Later, Megan Kopf, vice president for public relations for “Today,” answered in a statement the question asked of Mr. Miller.

“It’s no secret that the ‘Today’ show has been in the press recently,” Ms. Kopf said, “and we decided to bring it up in our own way.”

Ms. Guthrie, approached after the presentation, said: “Everything’s good. We’re hanging in. It’s better than the press would have you believe.” Mr. Lauer, with a smile, said his banter came “off the top of my head.”

Patricia Fili-Krushel, chairwoman at the NBCUniversal News Group, alluded to the “Today” situation in her opening remarks when she talked about “why the press is just so fascinated with us.”

Needless to say, she did not discuss how or why “Today” had fallen from first place in the morning show ratings race, nor did she talk about the search for a new president for NBC News to succeed Steve Capus, who resigned on Feb. 1. But she called “Today” “more than a television show” and lauded it has having “the most upscale audience on morning television.”

“We are really pleased with the direction it’s headed,” Ms. Fili-Krushel said.

She played up the benefits of advertising not only during “Today” on weekday mornings, but also on shows that run opposite “Today” on two other channels that are part of the NBCUniversal News Group: “Morning Joe” on MSNBC and “Squawk Box” on CNBC. Combined, the three have an audience of 43 million, Ms. Fili-Krushel said.

In addition to Ms. Fili-Krushel and Mr.

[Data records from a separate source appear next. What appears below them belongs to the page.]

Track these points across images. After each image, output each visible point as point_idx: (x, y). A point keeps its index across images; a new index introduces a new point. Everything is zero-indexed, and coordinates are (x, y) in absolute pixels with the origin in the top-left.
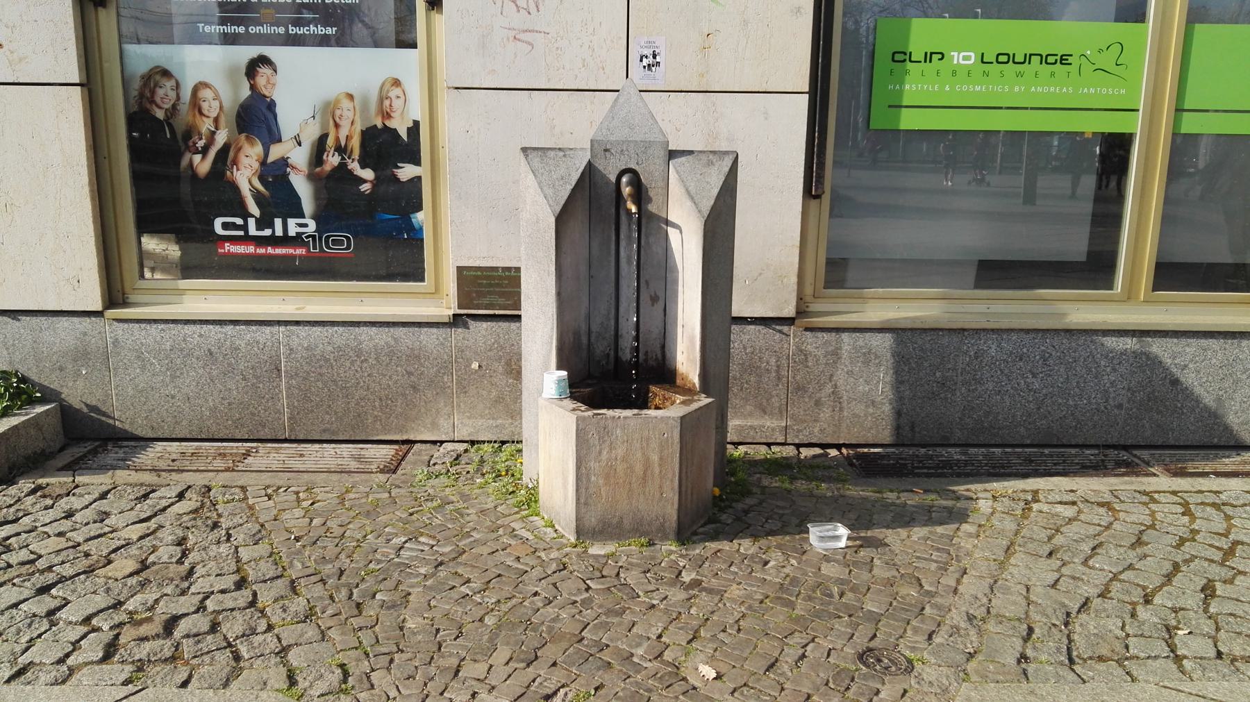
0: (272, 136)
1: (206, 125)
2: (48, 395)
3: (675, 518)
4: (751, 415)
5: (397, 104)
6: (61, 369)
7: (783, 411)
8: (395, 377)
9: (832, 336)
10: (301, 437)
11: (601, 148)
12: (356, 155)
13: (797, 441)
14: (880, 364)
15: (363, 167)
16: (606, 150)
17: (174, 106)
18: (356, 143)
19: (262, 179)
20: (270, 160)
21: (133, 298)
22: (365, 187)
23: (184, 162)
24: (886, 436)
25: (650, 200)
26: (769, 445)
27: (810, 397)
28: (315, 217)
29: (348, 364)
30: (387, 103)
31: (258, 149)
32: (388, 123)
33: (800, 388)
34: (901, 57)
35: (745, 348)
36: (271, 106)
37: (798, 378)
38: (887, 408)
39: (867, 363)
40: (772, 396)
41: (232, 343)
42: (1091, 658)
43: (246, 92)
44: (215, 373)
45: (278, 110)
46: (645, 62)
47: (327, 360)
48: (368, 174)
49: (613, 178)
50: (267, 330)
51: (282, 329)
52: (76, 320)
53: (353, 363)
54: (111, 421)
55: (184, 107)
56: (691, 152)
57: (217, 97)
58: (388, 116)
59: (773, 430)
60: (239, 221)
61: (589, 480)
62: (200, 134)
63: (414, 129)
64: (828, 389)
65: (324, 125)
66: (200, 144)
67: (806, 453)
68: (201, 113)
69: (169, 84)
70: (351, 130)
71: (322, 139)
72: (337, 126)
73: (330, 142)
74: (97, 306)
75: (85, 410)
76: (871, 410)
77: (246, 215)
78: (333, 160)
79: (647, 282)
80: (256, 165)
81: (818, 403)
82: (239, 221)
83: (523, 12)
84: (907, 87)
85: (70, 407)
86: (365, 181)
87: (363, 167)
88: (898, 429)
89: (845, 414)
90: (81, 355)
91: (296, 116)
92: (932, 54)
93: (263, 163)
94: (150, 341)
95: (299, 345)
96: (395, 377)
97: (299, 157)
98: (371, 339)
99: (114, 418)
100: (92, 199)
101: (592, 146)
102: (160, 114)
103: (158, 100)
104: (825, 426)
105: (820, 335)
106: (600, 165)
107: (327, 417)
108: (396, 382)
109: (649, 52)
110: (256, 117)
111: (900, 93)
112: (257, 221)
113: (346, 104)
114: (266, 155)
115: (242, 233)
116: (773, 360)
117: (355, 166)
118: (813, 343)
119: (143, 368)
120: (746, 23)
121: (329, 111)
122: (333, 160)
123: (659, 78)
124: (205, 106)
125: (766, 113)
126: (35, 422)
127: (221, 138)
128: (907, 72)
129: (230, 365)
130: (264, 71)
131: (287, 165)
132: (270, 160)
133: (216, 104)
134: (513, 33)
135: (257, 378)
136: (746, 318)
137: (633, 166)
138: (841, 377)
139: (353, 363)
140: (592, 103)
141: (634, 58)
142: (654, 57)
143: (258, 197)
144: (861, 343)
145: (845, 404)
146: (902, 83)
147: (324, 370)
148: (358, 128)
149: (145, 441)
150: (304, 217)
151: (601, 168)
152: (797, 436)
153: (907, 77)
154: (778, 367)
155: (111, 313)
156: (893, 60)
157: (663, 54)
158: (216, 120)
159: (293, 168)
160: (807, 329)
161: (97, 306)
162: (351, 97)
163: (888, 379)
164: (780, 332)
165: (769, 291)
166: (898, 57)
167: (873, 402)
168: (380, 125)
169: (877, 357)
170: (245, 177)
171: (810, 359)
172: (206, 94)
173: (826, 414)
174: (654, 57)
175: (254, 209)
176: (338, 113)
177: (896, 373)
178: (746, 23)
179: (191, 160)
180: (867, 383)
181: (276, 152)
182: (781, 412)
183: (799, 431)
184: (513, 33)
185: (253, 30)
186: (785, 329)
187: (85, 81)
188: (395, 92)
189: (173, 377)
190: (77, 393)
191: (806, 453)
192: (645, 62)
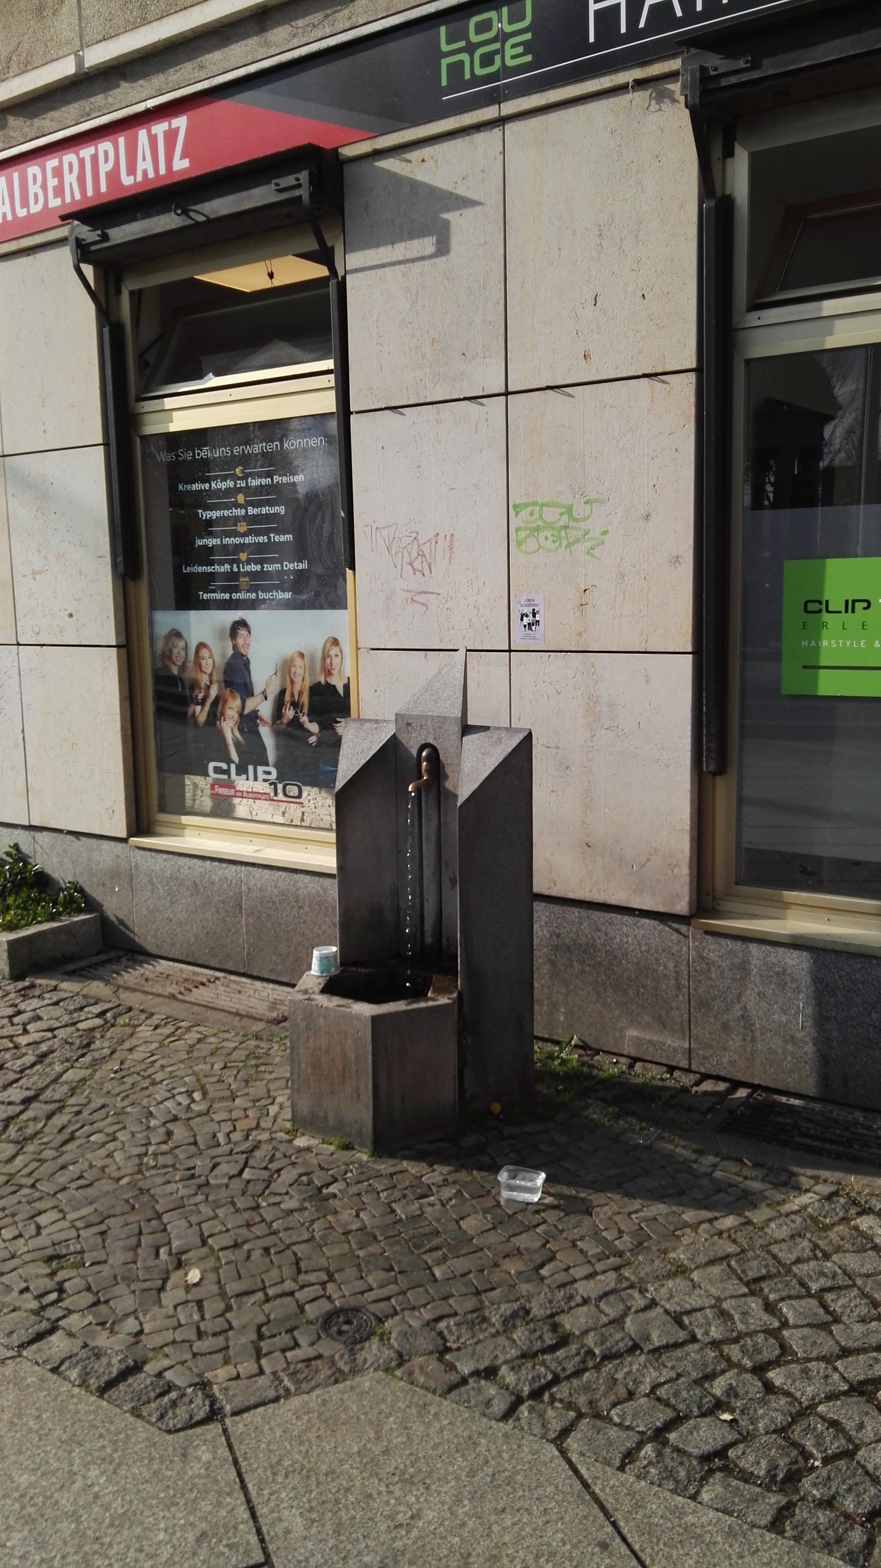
0: (247, 691)
1: (204, 680)
2: (91, 905)
3: (370, 1124)
4: (648, 1027)
5: (336, 661)
6: (104, 885)
7: (687, 1028)
8: (323, 927)
9: (738, 945)
10: (255, 974)
11: (404, 721)
12: (306, 711)
13: (703, 1070)
14: (798, 990)
15: (310, 721)
16: (408, 724)
17: (184, 663)
18: (305, 699)
19: (241, 730)
20: (246, 712)
21: (159, 829)
22: (313, 739)
23: (191, 710)
24: (809, 1084)
25: (446, 777)
26: (671, 1069)
27: (716, 1017)
28: (276, 766)
29: (288, 909)
30: (328, 661)
31: (238, 702)
32: (329, 680)
33: (704, 1004)
34: (815, 607)
35: (639, 945)
36: (247, 664)
37: (700, 991)
38: (809, 1048)
39: (782, 986)
40: (671, 1009)
41: (210, 878)
42: (561, 1401)
43: (230, 652)
44: (198, 903)
45: (252, 667)
46: (526, 621)
47: (274, 903)
48: (314, 727)
49: (414, 752)
50: (233, 868)
51: (243, 868)
52: (113, 843)
53: (292, 908)
54: (132, 935)
55: (190, 664)
56: (486, 728)
57: (211, 656)
58: (328, 673)
59: (675, 1050)
60: (224, 766)
61: (300, 1066)
62: (200, 688)
63: (347, 687)
64: (737, 1011)
65: (283, 679)
66: (201, 696)
67: (708, 1086)
68: (201, 671)
69: (181, 644)
70: (302, 684)
71: (283, 692)
72: (292, 682)
73: (287, 697)
74: (123, 834)
75: (117, 923)
76: (790, 1048)
77: (229, 761)
78: (289, 713)
79: (446, 863)
80: (236, 716)
81: (726, 1027)
82: (224, 766)
83: (419, 574)
84: (825, 643)
85: (107, 917)
86: (312, 734)
87: (310, 721)
88: (824, 1079)
89: (759, 1046)
90: (115, 874)
91: (263, 675)
92: (854, 601)
93: (241, 715)
94: (157, 868)
95: (255, 885)
96: (323, 927)
97: (266, 710)
98: (306, 887)
99: (133, 932)
100: (124, 742)
101: (396, 720)
102: (175, 671)
103: (174, 658)
104: (736, 1057)
105: (723, 941)
106: (403, 738)
107: (274, 958)
108: (324, 932)
109: (528, 610)
110: (237, 675)
111: (817, 650)
112: (237, 766)
113: (298, 662)
114: (243, 707)
115: (226, 777)
116: (671, 965)
117: (304, 719)
118: (714, 949)
119: (152, 891)
120: (622, 576)
121: (286, 668)
122: (289, 713)
123: (543, 637)
124: (203, 662)
125: (647, 676)
126: (68, 930)
127: (214, 692)
128: (824, 625)
129: (208, 897)
130: (242, 632)
131: (257, 717)
132: (246, 712)
133: (210, 662)
134: (410, 595)
135: (226, 912)
136: (634, 910)
137: (431, 741)
138: (750, 998)
139: (292, 908)
140: (479, 663)
141: (516, 617)
142: (534, 616)
143: (237, 744)
144: (772, 959)
145: (758, 1034)
146: (818, 638)
147: (272, 912)
148: (308, 684)
149: (149, 956)
150: (267, 765)
151: (404, 741)
152: (703, 1064)
153: (824, 632)
154: (677, 973)
155: (133, 840)
156: (806, 611)
157: (541, 612)
158: (211, 675)
159: (262, 720)
160: (707, 933)
161: (123, 834)
162: (302, 655)
163: (809, 1011)
164: (678, 931)
165: (658, 881)
166: (811, 607)
167: (792, 1038)
168: (323, 681)
169: (794, 980)
170: (229, 728)
171: (713, 969)
172: (204, 653)
173: (735, 1042)
174: (534, 616)
175: (235, 756)
176: (293, 670)
177: (819, 1004)
178: (622, 576)
179: (194, 712)
180: (784, 1011)
181: (251, 704)
182: (683, 1031)
183: (705, 1058)
184: (410, 595)
185: (235, 596)
186: (683, 928)
187: (124, 643)
188: (334, 651)
189: (171, 902)
190: (114, 906)
191: (708, 1086)
192: (526, 621)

Miller, the audience heard from Peter Naylor, executive vice president for ad sales at NBC News Digital, who discussed plans to bring back in the summer the msnbc.com Web address that disappeared in July 2012 at the end of a partnership between NBC News and Microsoft.

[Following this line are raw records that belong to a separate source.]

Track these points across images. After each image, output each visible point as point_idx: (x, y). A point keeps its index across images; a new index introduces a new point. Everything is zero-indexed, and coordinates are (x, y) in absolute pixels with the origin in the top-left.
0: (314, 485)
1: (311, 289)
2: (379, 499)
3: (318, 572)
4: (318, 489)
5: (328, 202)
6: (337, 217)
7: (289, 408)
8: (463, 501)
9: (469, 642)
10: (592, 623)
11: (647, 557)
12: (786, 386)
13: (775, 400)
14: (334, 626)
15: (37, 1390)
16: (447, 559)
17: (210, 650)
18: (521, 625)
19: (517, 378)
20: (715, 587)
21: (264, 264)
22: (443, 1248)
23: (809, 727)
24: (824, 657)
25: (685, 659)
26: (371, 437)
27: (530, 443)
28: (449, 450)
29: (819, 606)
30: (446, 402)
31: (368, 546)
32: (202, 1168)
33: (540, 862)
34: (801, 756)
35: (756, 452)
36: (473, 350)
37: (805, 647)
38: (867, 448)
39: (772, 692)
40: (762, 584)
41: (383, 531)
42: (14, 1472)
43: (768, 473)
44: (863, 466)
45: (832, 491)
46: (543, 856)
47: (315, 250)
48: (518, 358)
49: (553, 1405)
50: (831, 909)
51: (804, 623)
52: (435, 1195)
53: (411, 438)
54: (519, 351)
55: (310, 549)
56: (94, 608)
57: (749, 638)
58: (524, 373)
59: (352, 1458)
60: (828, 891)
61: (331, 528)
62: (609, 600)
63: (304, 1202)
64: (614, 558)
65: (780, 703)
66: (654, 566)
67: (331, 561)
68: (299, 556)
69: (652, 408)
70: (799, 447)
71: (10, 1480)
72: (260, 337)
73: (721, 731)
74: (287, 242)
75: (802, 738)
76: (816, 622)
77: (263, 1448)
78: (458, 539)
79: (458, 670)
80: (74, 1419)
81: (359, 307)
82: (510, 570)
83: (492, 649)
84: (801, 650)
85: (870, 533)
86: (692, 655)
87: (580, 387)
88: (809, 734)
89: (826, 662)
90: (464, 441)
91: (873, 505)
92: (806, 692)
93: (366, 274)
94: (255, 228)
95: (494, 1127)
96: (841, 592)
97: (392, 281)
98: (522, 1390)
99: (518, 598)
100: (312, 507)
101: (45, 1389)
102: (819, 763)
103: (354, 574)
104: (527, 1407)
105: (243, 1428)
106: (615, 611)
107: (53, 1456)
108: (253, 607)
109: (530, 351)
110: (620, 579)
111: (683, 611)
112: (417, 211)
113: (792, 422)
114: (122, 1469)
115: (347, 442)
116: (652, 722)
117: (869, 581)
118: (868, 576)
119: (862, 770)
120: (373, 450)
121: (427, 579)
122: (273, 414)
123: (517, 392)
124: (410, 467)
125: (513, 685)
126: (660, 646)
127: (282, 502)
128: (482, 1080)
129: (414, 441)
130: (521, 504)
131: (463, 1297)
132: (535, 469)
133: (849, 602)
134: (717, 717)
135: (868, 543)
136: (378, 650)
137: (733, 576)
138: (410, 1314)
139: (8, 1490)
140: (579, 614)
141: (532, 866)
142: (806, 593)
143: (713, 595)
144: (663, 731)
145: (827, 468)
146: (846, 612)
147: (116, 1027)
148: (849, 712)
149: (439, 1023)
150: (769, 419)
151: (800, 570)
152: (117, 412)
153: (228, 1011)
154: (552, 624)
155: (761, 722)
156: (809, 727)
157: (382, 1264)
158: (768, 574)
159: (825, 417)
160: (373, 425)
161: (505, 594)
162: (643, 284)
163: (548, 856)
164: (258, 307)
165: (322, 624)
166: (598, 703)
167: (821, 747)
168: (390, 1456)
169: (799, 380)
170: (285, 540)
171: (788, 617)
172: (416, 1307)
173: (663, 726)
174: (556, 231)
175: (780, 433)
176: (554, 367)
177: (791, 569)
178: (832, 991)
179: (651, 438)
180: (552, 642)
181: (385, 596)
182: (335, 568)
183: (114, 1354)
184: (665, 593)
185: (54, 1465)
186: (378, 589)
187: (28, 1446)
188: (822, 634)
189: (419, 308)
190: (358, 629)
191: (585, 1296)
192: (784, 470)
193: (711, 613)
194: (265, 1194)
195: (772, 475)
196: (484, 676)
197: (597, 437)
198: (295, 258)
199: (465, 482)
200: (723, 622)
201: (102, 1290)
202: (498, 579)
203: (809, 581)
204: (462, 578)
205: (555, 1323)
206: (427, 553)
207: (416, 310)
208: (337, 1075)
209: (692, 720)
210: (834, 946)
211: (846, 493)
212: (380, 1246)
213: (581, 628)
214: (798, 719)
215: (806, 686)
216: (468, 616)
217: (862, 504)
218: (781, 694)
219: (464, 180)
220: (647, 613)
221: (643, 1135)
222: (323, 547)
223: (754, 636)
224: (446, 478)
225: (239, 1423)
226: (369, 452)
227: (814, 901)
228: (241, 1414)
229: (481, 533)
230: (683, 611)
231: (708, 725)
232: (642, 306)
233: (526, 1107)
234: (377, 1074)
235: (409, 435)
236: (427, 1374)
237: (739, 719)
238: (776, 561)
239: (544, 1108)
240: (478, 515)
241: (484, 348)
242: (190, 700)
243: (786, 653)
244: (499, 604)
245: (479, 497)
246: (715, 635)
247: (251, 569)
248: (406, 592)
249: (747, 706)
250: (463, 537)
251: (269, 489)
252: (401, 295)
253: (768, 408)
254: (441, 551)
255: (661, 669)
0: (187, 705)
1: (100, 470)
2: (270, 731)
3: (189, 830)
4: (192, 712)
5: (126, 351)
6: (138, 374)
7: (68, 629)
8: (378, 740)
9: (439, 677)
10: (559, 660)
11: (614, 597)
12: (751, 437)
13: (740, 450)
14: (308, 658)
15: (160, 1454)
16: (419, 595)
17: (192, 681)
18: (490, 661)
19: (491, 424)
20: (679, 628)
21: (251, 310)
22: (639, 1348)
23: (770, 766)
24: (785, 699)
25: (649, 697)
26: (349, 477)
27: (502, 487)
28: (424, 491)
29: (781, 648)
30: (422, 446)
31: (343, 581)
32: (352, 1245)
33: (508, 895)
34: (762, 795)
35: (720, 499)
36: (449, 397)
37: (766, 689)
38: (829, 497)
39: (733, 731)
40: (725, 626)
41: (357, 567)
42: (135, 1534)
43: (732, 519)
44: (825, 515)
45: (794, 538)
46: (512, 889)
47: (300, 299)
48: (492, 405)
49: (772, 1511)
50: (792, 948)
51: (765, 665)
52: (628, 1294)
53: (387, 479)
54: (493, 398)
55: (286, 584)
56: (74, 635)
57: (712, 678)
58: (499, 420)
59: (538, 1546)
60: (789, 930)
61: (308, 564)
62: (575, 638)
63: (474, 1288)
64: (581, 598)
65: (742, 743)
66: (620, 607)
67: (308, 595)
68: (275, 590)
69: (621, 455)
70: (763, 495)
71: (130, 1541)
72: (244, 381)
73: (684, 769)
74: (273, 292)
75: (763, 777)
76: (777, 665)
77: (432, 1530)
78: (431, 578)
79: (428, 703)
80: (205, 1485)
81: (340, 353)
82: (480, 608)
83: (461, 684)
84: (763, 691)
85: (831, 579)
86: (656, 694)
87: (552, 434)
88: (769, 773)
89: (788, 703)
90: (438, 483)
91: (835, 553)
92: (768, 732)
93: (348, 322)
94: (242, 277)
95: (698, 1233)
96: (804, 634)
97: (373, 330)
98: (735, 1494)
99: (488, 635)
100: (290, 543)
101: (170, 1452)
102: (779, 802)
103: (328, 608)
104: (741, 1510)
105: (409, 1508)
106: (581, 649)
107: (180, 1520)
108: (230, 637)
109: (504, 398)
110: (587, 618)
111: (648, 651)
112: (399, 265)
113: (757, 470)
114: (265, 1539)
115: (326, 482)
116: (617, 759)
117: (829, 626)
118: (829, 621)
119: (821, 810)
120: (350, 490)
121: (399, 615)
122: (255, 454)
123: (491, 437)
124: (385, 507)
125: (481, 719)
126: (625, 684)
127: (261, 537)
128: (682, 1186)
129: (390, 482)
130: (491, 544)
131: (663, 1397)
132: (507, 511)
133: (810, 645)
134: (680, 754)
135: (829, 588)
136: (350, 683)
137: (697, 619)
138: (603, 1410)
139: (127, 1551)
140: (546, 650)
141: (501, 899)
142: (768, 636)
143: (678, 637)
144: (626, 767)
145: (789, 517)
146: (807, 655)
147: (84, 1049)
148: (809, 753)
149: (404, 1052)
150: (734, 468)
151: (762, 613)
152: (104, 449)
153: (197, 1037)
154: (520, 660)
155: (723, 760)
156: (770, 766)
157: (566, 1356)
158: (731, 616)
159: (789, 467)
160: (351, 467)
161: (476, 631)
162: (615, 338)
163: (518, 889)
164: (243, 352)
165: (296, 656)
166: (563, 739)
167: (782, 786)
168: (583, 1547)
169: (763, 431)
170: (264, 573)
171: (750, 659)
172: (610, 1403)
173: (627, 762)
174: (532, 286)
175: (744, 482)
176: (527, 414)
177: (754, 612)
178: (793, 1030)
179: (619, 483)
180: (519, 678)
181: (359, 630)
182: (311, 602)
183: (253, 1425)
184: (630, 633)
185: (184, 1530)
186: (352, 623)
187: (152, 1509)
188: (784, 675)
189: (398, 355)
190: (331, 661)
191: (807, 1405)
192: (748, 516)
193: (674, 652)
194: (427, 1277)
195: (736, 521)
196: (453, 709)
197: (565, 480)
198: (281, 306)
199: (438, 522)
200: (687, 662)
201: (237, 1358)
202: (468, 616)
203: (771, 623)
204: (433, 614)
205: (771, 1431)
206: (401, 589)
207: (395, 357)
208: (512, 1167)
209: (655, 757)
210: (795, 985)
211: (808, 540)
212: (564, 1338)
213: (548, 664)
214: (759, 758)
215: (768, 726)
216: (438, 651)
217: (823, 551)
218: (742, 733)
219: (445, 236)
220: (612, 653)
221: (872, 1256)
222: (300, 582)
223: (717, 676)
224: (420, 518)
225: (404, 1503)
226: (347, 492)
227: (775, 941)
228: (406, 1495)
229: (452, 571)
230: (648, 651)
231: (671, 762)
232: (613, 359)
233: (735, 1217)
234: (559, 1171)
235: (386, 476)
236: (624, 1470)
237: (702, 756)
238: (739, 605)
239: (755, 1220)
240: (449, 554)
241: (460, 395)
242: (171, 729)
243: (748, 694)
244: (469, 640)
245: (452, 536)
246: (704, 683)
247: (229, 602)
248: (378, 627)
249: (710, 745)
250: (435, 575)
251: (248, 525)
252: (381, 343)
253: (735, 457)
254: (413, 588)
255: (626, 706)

At that time, msnbc.com was renamed NBCNews.com; the MSNBC channel is now found at tv.msnbc.com. MSNBC will again have “online platforms and mobile platforms to call its very own” under the MSBNC.com rubric, Mr. Naylor said, adding that a redesign of NBCnews.com is scheduled for the fourth quarter.

And in keeping with the theme of talking up “Today,” Mr. Naylor said the show’s Web site, today.com, would be “getting a fully functioning digital studio” of its own, to be housed at Studio 1A at 30 Rockefeller Center.

“Today” was also represented on stage at the presentation by Willie Geist, Kathie Lee Gifford, Hoda Kotb and Al Roker. (Lest there be speculation about the absence of the show’s news reader, Natalie Morales, Mr. Lauer told the audience she was in Vatican City, covering the papal election.)

A phalanx of other NBCUniversal News Group anchors and reporters attended, among them Maria Bartiromo, Mika Brzezinski, Jim Cramer, David Gregory, Tyler Mathisen, Chris Matthews, Lawrence O’Donnell, Rebecca Quick, Carl Quintanilla, Joe Scarborough, Andrew Ross Sorkin (who also works for The New York Times), Alex Wagner and Brian Williams.

The NBCUniversal News Group presentation was the most recent entry on a lengthy list of upfront presentations — so named because they take place ahead of the coming fall television season — for 2013-14. Many presentations are taking place earlier than usual as networks and channels pull forward their annual efforts to draw ad dollars.